# Rhinestone software question/adjusting design size



## biglar (Dec 27, 2010)

I am new at making rhinestone designs. One area that I have run into is when I make a design that is one size (example 3”X3” using a 10ss or other size stone) and if I want to increase it to a 6” X 6” design is there any software out there that will allow me to increase the size or decrease the size, and adjust the number of stones for the increase or decrease and keep the stone size the same. I want to be able to use the same design but adjust the size for different items without having to start completely over. I am doing my designs in CorelDraw X4. It just seems to be a lot of work to have to completely start over just to adjust the size. Any information on current available software that you might know of will be appreciated. THANKS!


----------



## katruax (Sep 30, 2010)

biglar said:


> I am new at making rhinestone designs. One area that I have run into is when I make a design that is one size (example 3”X3” using a 10ss or other size stone) and if I want to increase it to a 6” X 6” design is there any software out there that will allow me to increase the size or decrease the size, and adjust the number of stones for the increase or decrease and keep the stone size the same. I want to be able to use the same design but adjust the size for different items without having to start completely over. I am doing my designs in CorelDraw X4. It just seems to be a lot of work to have to completely start over just to adjust the size. Any information on current available software that you might know of will be appreciated. THANKS!

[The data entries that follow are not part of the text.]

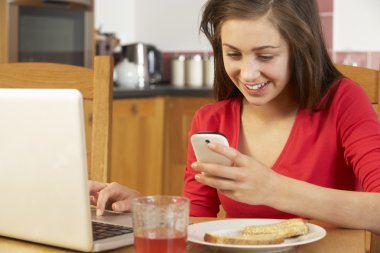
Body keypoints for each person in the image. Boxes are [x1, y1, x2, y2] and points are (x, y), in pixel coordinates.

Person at [89, 0, 380, 234]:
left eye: (265, 56)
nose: (248, 74)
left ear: (300, 50)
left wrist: (274, 190)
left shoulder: (342, 100)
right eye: (234, 54)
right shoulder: (211, 121)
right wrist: (144, 207)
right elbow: (197, 222)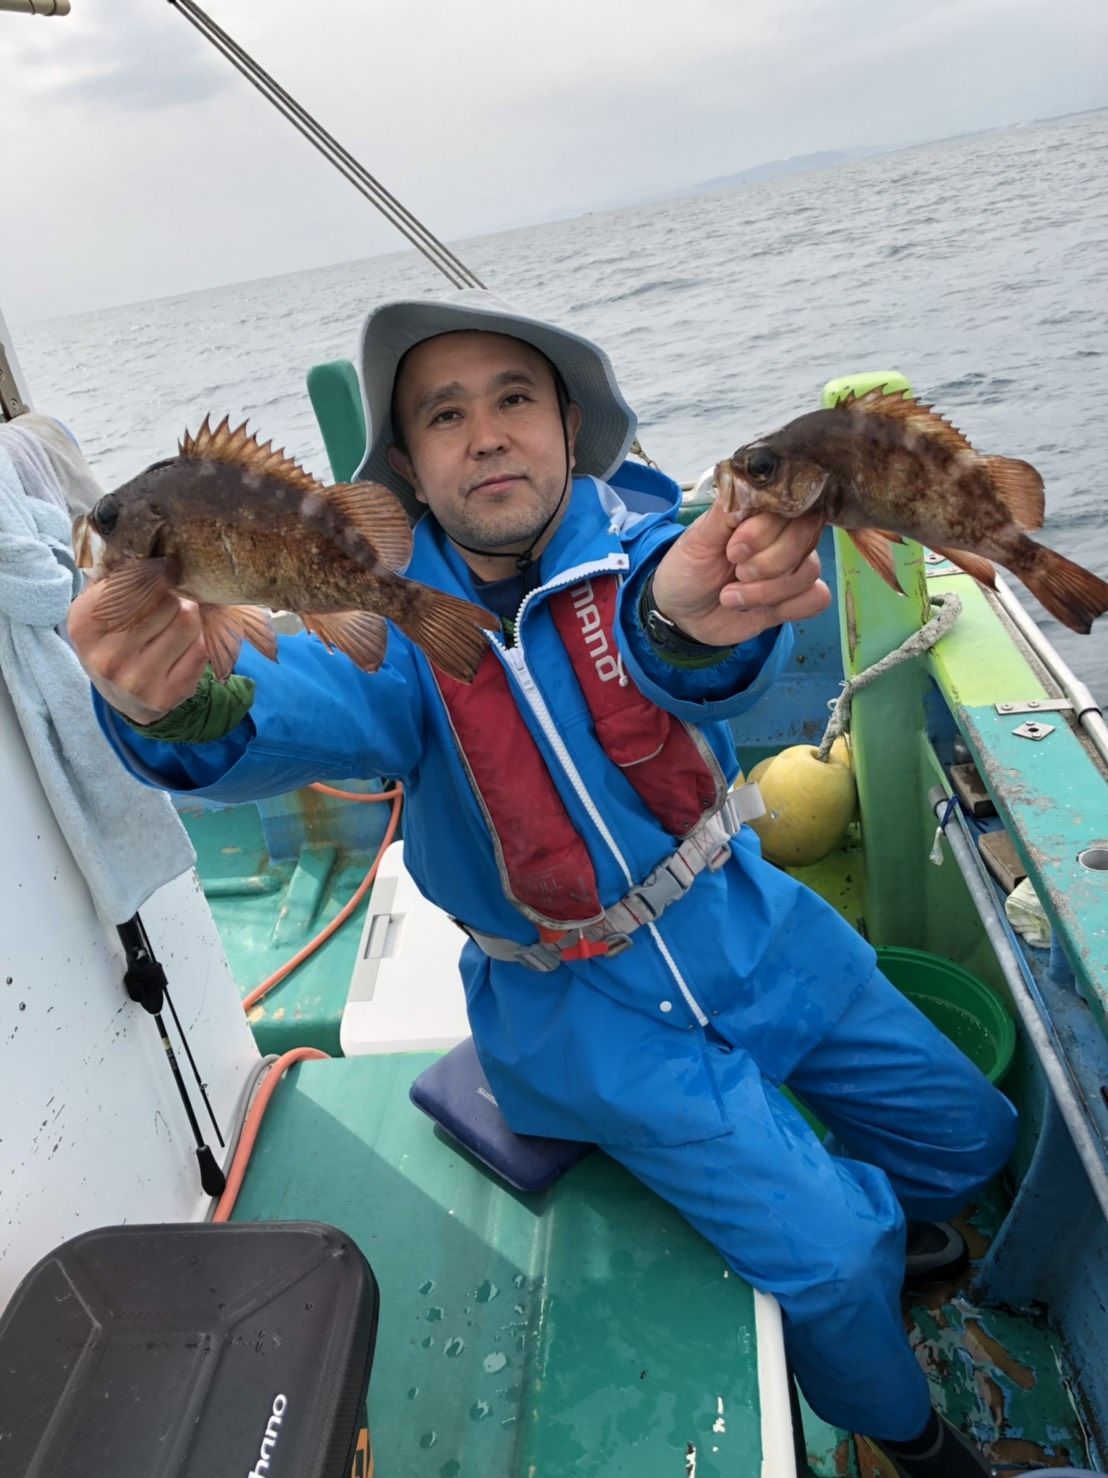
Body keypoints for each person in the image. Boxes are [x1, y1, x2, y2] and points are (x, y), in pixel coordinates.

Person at [68, 290, 1015, 1476]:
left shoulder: (649, 540)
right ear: (408, 465)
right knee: (832, 1260)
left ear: (570, 424)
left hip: (748, 921)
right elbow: (278, 705)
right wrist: (174, 704)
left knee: (971, 1135)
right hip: (578, 1008)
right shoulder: (385, 625)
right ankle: (909, 1438)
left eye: (513, 397)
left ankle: (863, 1216)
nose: (485, 434)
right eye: (443, 414)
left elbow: (680, 623)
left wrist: (693, 628)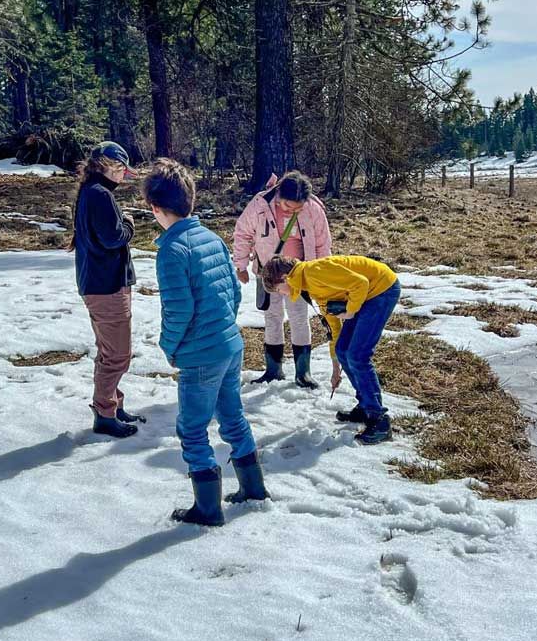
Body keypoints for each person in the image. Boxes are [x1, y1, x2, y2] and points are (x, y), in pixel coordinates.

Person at [145, 159, 268, 526]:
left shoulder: (172, 250)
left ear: (154, 207)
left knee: (192, 428)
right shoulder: (211, 238)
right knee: (232, 416)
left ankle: (208, 508)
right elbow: (234, 292)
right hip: (230, 344)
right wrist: (223, 326)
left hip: (201, 354)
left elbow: (179, 310)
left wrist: (169, 347)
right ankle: (253, 488)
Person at [262, 254, 401, 445]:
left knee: (358, 356)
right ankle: (365, 406)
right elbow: (334, 328)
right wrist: (336, 368)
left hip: (381, 289)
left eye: (279, 289)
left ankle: (379, 420)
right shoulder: (308, 286)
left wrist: (351, 310)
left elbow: (360, 283)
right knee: (344, 350)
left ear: (285, 278)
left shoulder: (314, 272)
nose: (282, 294)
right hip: (364, 295)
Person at [70, 141, 145, 439]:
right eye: (122, 170)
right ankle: (104, 414)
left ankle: (113, 405)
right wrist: (129, 224)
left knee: (109, 351)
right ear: (110, 166)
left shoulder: (91, 191)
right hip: (106, 285)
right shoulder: (100, 194)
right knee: (117, 354)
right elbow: (113, 237)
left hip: (100, 282)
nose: (123, 176)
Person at [233, 171, 332, 388]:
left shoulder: (313, 209)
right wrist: (240, 265)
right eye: (288, 206)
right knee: (272, 317)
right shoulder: (260, 204)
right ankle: (273, 370)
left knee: (299, 317)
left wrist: (321, 273)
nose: (292, 210)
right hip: (267, 272)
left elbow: (322, 243)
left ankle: (303, 372)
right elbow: (242, 233)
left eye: (298, 208)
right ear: (279, 195)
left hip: (299, 274)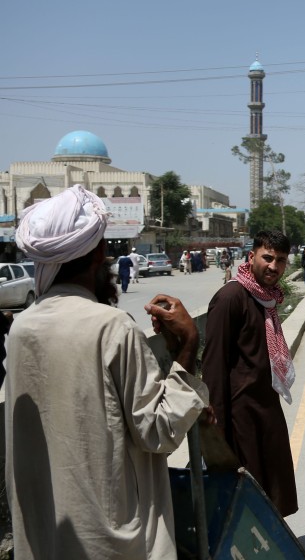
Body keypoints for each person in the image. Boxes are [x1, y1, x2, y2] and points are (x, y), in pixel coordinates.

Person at [6, 184, 209, 559]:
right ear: (100, 251)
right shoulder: (112, 327)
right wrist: (187, 347)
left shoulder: (22, 328)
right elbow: (158, 432)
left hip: (44, 539)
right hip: (109, 542)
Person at [203, 229, 298, 516]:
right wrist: (217, 429)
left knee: (272, 488)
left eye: (280, 260)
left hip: (265, 408)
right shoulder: (232, 297)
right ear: (251, 256)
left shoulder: (267, 298)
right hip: (239, 414)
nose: (273, 266)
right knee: (246, 494)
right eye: (267, 258)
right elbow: (214, 365)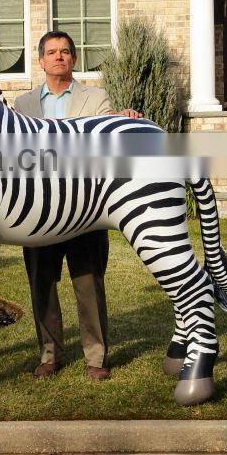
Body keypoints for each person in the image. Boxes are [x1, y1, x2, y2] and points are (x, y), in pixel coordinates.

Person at [13, 30, 141, 381]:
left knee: (88, 283)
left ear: (73, 59)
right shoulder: (21, 107)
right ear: (41, 61)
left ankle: (96, 359)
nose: (59, 57)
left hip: (85, 208)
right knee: (42, 283)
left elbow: (103, 141)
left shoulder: (96, 98)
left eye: (65, 51)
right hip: (39, 210)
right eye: (52, 52)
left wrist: (122, 119)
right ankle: (50, 353)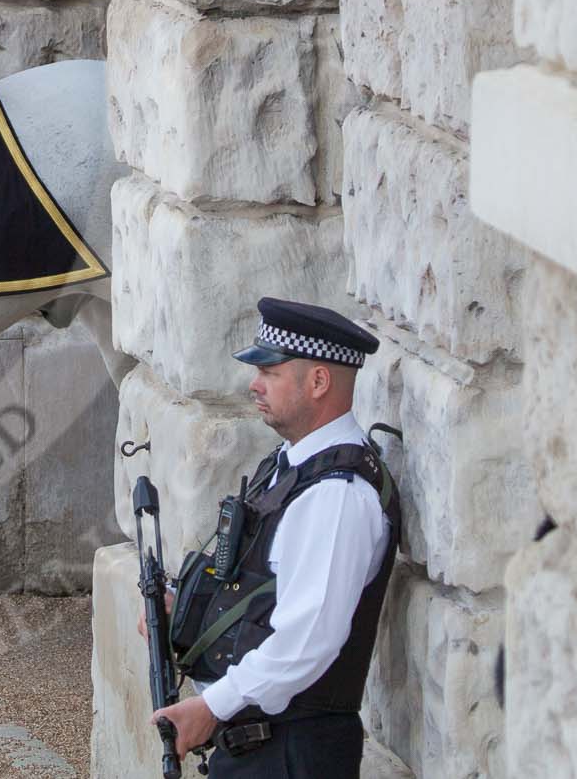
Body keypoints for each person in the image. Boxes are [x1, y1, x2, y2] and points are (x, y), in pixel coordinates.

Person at [147, 299, 402, 775]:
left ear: (319, 381)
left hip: (291, 753)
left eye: (270, 371)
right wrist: (180, 608)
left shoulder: (336, 498)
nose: (254, 384)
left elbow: (309, 640)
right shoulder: (290, 466)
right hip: (263, 747)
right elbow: (259, 589)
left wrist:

There are several programs that allow you to do what you want but not in a way you might think...

For example Hot Fix Era allows you to do what you want, As does Artistic Crystals and I'm sure others...

The challenge however is when you need not make adjustments you have to "break apart" the fill... As soon as you do that you loose the ability to resize....

So you design something at 3x3 and adjust the fills for that 3x3 size and then scale to 6x6... If you have broken apart the fill in these programs I mentioned then you cannot resize and have the stone count change... The size of the stone will remain the same but they cannot automatically add more stones to fill in the larger design.

Kevin


----------



## biglar (Dec 27, 2010)

Thanks for the information. Could a person save the file twice. One would be the original and the other would be the one you adjust? Each time you wanted to adjust the original file you would oprn it and rename it befor you made any adjustments? Maybe since I am new at this I am not fully understanding what you are saying with regards to breaking it apart. Who sales the software you mentioned. Thanks!


----------



## brndagayle (Oct 29, 2009)

That should work - as long as you have not broken your design apart from the path and saved it that way. I would actually highly recommend that you do that so you will always have the original design for just the purposes you are asking about.


----------



## diana13t (Mar 11, 2009)

Also, I don't know about Artistic Crystals, but in Hot Fix Era, you have to create the design in there, you cannot bring the design in from Corel or any other program and be able to resize it the way you are wanting....just wanted to clarify that situation.


----------